A study published on 12 October in Nature Neuroscience1 suggests that there might be periods during sleep when that shade is partially open. Depending on what researchers said to them, participants in the study would either smile or frown on cue in certain phases of sleep.
“You’re not supposed to be able to do stuff while you sleep,” says Delphine Oudiette, a cognitive scientist at the Paris Brain Institute in France and a co-author of the study. Historically, the definition of sleep is that consciousness of your environment halts, she adds. “It means you don’t react to the external world.”
Dream time
A few years ago, however, Oudiette began questioning this definition after she and her team conducted an experiment in which they were able to communicate with people who are aware that they are dreaming while they sleep — otherwise known as lucid dreamers. During these people’s dreams, experimenters were able to ask questions and get responses through eye and facial-muscle movements2.
Karen Konkoly, who was a co-author on that study and a cognitive scientist at Northwestern University in Evanston, Illinois, says that after that paper came out, “it was a big open question in our minds whether communication would be possible with non-lucid dreamers”.

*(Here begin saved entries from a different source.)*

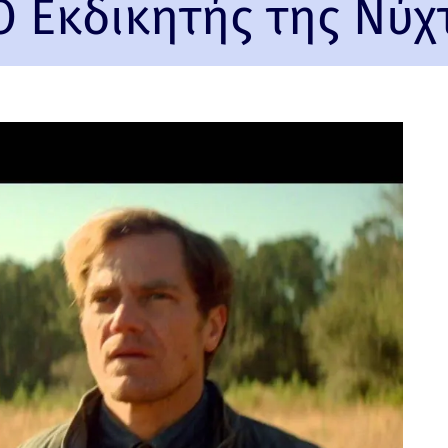
Ο Εκδικητής της Νύχ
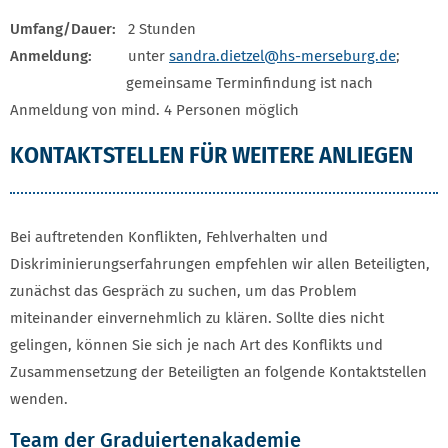
Umfang/Dauer:
2 Stunden
Anmeldung:
unter
sandra.dietzel
@hs-merseburg.de
;
gemeinsame Terminfindung ist nach
Anmeldung von mind. 4 Personen möglich
KONTAKTSTELLEN FÜR WEITERE ANLIEGEN
Bei auftretenden Konflikten, Fehlverhalten und
Diskriminierungserfahrungen empfehlen wir allen Beteiligten,
zunächst das Gespräch zu suchen, um das Problem
miteinander einvernehmlich zu klären. Sollte dies nicht
gelingen, können Sie sich je nach Art des Konflikts und
Zusammensetzung der Beteiligten an folgende Kontaktstellen
wenden.
Team der Graduiertenakademie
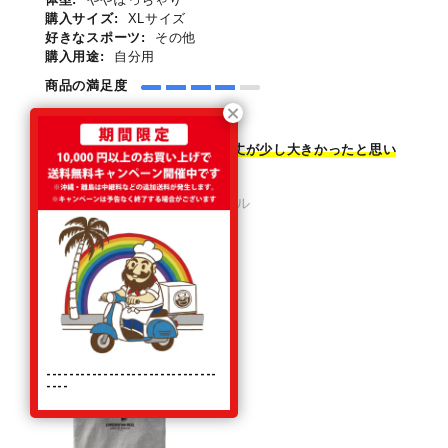
購入サイズ:
XLサイズ
好きなスポーツ:
その他
購入用途:
自分用
商品の満足度
ちょっと大きい
Lサイズだといつも小さい
けど
丈が少し大きかったと思い
ます。
商品：
コンビネーションミール
【期間限定販売アイテム】
初代タイガーマスク
THE FIRST TIGER MASK
コットンTシャツ
ヘザーグレー（サイズ：L）
------------------------------
----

Sleep loss impairs memory of smells, worm research shows
So Oudiette continued with the work. In her latest study, she and her colleagues observed 27 people with narcolepsy — characterized by daytime sleepiness and a high frequency of lucid dreams — and 22 people without the condition. While they were sleeping, participants were repeatedly asked to frown or smile. All of them responded accurately to at least 70% of these prompts.
Overall response rates were higher for all participants during REM (rapid eye movement) sleep, when the deepest sleep occurs but the brain remains quite active, than during other sleep stages. The researchers tracked participants’ brain activity during the experiments using electroencephalography (EEG), which captures signals from electrodes placed along a person’s scalp.

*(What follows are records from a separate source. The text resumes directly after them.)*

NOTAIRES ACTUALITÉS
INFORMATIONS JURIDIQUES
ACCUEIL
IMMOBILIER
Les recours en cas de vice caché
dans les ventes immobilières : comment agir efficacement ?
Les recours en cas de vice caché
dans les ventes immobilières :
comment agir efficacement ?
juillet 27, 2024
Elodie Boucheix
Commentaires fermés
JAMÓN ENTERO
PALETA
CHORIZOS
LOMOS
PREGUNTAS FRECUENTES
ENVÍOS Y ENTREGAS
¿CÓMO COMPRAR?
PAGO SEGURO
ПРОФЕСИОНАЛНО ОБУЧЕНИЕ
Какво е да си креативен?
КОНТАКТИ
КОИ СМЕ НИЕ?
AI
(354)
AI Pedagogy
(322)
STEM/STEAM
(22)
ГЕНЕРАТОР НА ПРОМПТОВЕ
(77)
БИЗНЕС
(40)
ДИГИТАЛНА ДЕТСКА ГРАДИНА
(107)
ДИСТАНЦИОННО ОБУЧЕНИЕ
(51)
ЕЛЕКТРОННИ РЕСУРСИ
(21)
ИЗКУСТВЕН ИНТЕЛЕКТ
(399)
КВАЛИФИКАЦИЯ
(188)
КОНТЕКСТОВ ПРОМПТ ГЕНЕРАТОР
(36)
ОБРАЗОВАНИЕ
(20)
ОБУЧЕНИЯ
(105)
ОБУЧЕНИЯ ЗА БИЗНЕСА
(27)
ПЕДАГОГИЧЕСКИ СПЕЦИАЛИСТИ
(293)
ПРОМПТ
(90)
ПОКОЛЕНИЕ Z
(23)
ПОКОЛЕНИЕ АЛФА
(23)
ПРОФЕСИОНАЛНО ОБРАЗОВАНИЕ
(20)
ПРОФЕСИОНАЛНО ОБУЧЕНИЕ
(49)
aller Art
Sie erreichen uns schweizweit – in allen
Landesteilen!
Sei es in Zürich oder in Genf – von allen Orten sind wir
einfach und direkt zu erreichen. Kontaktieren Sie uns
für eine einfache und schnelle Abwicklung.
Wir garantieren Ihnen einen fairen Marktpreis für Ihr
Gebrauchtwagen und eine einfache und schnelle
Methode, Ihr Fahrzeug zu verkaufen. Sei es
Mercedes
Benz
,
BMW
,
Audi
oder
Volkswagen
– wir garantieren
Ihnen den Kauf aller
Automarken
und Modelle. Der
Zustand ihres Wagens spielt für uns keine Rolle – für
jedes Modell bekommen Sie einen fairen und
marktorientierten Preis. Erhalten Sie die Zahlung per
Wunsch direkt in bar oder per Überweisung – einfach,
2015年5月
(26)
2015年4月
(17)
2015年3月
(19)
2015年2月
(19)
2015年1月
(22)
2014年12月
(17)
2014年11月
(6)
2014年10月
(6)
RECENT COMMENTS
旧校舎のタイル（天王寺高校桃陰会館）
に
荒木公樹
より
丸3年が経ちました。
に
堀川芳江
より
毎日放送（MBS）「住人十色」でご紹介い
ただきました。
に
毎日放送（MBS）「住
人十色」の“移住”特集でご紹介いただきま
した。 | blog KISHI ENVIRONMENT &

What this shows is that “you have some physiological states that are more favourable to opening the [window shade] to the external world”, Oudiette says.
Using similar experiments, researchers might gain a better understanding of various sleep disorders, including insomnia and sleep walking, she says. And they might begin to identify the parts of the brain that are active during sleep, and how those relate to consciousness.
This study is part of a larger evolution in the field of sleep research, says Mélanie Strauss, a neurologist and cognitive scientist at Erasmus Hospital in Brussels, Belgium. Researchers are moving away from monitoring sleep mainly with EEG and towards “fine grained” approaches that combine EEG with various tasks and stimuli — a strategy that could help to shed light on specific diseases or conditions, she says.